Now, I could whip out my calculator and do some fancy math, but let's take a shortcut and use the present value of an annuity formula. This formula tells us the present value of a series of equal cash flows.
Using the formula, we can calculate the present value of the $5,000 interest payment each year for 15 years. Then we'll add that to the face value of the bond, which is $50,000. That should give us the price we're willing to pay for the bond.
So grab your calculator or your favorite clown wig, and let's calculate the present value of an annuity!
Present Value of Annuity = (Payment Amount / Discount Rate) * (1 - (1 / (1 + Discount Rate)^Number of Periods))
For an 8% discount rate and 15 years, the calculations look like this:
Present Value of Annuity = (5,000 / 0.08) * (1 - (1 / (1 + 0.08)^15))
After plugging this into the calculator (or juggling some numbers if you're a clown), we get a present value of $49,235.38 for the annuity.
Now, we add the face value of the bond to this amount:
Price of the Bond = Present Value of Annuity + Face Value
Price of the Bond = $49,235.38 + $50,000
And voila!

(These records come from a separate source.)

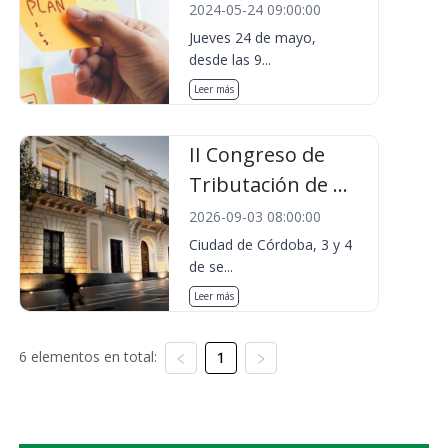
2024-05-24 09:00:00
Jueves 24 de mayo,
desde las 9...
Leer más
II Congreso de
Tributación de ...
2026-09-03 08:00:00
Ciudad de Córdoba, 3 y 4
de se...
Leer más
6 elementos en total:
1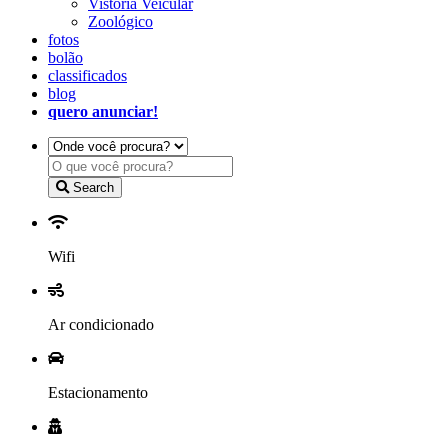
Vistoria Veicular
Zoológico
fotos
bolão
classificados
blog
quero anunciar!
Search
Wifi
Ar condicionado
Estacionamento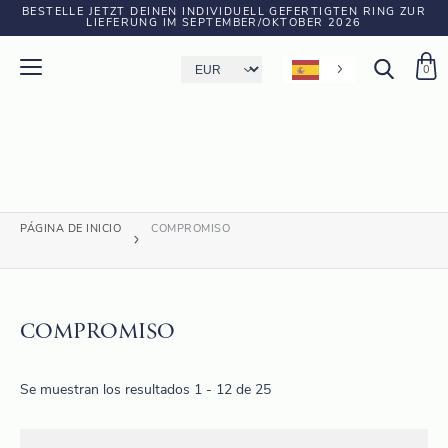
BESTELLE JETZT DEINEN INDIVIDUELL GEFERTIGTEN RING ZUR
LIEFERUNG IM SEPTEMBER/OKTOBER 2026
0
PÁGINA DE INICIO
COMPROMISO
COMPROMISO
Se muestran los resultados 1 - 12 de 25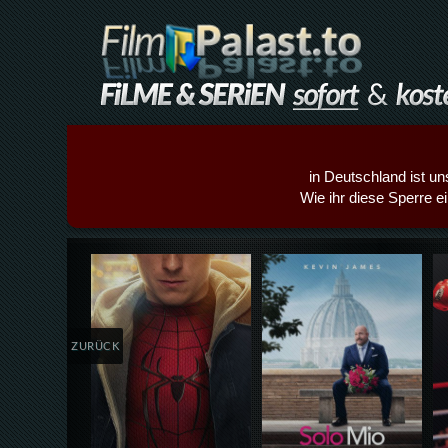
in Deutschland ist un
Wie ihr diese Sperre e
Details,Play
Details,Play
ZURÜCK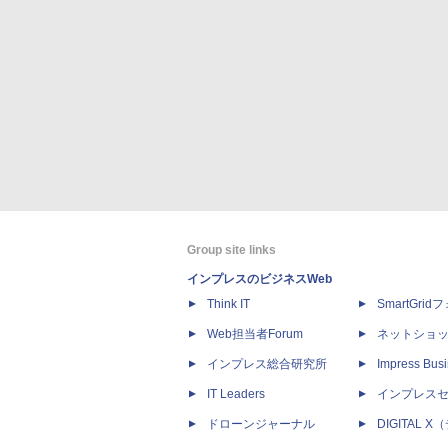
Group site links
インプレスのビジネスWeb
Think IT
SmartGri
Web担当者Forum
ネットショ
インプレス総合研究所
Impress Busi
IT Leaders
インプレス
ドローンジャーナル
DIGITAL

The price you should be willing to pay for the bond, if you want to earn an 8% yield, is approximately $99,235.38.
To calculate the price at a yield of 8%, we need to determine the present value of the bond's future cash flows.
Step 1: Determine the annual interest payment. The bond pays $5,000 a year in interest.

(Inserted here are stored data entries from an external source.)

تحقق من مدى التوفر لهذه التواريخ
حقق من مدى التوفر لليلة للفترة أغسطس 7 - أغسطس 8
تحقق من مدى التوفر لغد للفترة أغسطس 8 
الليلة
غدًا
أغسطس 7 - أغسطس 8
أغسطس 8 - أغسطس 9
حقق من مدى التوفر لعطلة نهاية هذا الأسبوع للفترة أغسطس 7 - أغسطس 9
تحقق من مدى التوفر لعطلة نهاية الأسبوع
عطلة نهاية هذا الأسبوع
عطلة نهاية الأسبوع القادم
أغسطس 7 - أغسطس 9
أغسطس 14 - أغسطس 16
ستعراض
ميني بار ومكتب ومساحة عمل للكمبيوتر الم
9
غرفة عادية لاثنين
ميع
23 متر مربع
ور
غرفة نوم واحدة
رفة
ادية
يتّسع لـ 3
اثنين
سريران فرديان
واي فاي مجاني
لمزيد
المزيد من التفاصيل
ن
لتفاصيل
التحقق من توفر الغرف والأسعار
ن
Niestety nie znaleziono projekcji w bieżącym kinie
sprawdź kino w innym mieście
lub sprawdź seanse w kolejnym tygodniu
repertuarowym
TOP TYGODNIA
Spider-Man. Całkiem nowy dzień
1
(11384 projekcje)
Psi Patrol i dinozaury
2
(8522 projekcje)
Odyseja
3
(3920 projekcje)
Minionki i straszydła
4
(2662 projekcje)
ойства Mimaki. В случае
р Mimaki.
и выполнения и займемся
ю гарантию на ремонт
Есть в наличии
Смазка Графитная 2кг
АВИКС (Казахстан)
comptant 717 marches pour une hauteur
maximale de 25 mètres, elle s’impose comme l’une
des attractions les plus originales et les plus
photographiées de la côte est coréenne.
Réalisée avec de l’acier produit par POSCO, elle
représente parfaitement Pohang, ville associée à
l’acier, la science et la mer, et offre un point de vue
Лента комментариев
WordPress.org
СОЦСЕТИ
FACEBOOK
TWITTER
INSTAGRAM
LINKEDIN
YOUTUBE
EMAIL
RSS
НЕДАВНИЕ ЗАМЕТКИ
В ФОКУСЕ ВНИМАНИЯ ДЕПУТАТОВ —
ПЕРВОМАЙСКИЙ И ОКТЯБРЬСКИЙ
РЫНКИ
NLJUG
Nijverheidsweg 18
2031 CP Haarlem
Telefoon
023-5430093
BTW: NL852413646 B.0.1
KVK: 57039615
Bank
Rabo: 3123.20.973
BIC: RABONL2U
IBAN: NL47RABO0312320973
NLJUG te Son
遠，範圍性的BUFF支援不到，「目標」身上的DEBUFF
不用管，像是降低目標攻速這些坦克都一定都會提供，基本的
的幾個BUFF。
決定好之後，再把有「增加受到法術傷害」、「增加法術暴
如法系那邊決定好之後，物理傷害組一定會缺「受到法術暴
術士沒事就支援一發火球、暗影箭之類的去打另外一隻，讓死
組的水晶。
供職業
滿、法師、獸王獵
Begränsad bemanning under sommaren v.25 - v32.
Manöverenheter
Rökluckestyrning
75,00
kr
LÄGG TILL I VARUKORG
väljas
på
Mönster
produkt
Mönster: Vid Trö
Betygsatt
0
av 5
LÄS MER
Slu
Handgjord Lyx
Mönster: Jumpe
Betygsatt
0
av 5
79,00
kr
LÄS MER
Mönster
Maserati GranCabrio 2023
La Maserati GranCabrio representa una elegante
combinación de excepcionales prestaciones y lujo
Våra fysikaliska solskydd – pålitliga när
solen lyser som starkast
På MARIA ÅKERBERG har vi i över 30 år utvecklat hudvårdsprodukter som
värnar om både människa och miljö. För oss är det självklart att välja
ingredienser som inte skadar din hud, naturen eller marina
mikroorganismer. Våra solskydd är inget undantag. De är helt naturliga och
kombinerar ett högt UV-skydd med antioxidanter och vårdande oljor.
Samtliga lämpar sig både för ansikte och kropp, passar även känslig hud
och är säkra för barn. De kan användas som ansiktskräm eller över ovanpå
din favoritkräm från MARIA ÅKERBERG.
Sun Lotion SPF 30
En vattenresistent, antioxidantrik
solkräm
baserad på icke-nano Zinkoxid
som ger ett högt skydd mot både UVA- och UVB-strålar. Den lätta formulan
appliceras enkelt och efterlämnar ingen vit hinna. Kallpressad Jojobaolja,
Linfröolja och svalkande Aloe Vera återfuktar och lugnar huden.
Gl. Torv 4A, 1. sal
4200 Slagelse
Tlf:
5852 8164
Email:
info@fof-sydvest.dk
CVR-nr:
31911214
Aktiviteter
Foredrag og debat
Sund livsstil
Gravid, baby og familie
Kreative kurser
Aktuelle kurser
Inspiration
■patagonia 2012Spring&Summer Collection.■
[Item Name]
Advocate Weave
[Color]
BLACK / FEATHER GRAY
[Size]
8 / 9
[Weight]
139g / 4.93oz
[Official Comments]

Step 2: Determine the number of periods until maturity. The bond matures in 15 years.
Step 3: Determine the yield. The desired yield is 8%.

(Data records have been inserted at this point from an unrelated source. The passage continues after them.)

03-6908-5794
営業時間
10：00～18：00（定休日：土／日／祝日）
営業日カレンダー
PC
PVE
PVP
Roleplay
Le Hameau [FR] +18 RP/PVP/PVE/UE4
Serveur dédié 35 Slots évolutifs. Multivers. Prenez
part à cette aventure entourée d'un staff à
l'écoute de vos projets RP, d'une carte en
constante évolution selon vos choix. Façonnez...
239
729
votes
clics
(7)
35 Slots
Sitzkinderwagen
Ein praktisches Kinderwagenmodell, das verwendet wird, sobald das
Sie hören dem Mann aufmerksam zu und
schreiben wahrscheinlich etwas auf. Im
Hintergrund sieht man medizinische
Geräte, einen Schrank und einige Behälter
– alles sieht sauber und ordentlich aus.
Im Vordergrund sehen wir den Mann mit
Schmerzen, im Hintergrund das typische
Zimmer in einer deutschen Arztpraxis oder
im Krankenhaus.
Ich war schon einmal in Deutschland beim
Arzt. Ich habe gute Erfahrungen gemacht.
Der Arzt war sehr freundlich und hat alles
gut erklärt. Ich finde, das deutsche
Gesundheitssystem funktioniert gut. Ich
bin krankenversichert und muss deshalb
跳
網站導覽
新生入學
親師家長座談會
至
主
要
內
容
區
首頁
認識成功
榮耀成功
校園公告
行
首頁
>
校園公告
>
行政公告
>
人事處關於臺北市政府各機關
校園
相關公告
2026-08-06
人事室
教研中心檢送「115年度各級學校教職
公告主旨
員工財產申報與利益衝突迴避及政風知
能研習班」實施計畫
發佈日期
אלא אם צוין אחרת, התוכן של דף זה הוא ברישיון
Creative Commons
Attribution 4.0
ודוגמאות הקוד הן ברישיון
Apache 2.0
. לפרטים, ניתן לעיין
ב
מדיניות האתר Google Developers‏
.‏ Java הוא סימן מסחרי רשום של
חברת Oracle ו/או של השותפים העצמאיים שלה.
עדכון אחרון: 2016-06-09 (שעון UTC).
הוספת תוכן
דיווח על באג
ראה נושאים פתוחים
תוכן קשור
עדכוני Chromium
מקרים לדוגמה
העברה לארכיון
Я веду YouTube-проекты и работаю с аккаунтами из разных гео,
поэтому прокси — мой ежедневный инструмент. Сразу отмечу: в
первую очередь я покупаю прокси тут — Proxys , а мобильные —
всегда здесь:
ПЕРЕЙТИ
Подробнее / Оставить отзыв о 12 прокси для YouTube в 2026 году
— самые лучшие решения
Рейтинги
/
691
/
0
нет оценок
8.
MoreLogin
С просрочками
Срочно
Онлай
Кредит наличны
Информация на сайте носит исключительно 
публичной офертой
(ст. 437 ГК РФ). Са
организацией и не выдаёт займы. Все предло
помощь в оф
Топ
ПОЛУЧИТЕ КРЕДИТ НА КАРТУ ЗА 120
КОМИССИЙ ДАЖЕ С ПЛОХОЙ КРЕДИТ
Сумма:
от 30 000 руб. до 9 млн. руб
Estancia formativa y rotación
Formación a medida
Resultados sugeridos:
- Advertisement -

Step 4: Calculate the present value of the bond.
PV = (Annual Interest Payment / (1 + Yield)^Periods) + (Face Value / (1 + Yield)^Periods)
PV = ($5,000 / (1 + 0.08)^15) + ($50,000 / (1 + 0.08)^15)
PV = ($5,000 / 2.52804) + ($50,000 / 2.52804)
PV = $1,976.60 + $19,782.06
PV = $21,758.66
Therefore, if you wanted to earn a yield of 8%, you would pay approximately $21,758.66 for the $50,000 debenture bond.
To calculate the price you would pay for the debenture bond to earn a yield of 8%, you can use the present value formula. The present value of the bond is the sum of the present values of its future cash flows, which in this case are the annual interest payments and the final maturity value.
The formula for present value is:
PV = CF1 / (1 + r)^1 + CF2 / (1 + r)^2 + ... + CFn / (1 + r)^n
Where:
PV = Present value
CF1, CF2, ..., CFn = Cash flows in each period
r = Discount rate
In this case, we have the following data:
CF1 = $5,000 (annual interest payment)
CF2, CF3, ..., CF15 = $5,000 (annual interest payment)
CF16 = $50,000 (final maturity value)
r = 8% = 0.08
Using the formula and rounding to 2 decimal places:
PV = $5,000 / (1 + 0.08)^1 + $5,000 / (1 + 0.08)^2 + ... + $5,000 / (1 + 0.08)^15 + $50,000 / (1 + 0.08)^16
PV = $5,000 / 1.08^1 + $5,000 / 1.08^2 + ... + $5,000 / 1.08^15 + $50,000 / 1.08^16
To find the value of this expression, you can use a financial calculator or a spreadsheet software like Excel. Alternatively, you can use an online present value calculator, which can give you the result directly.
So, you would pay the calculated present value for the $50,000 debenture bond in order to earn a yield of 8%.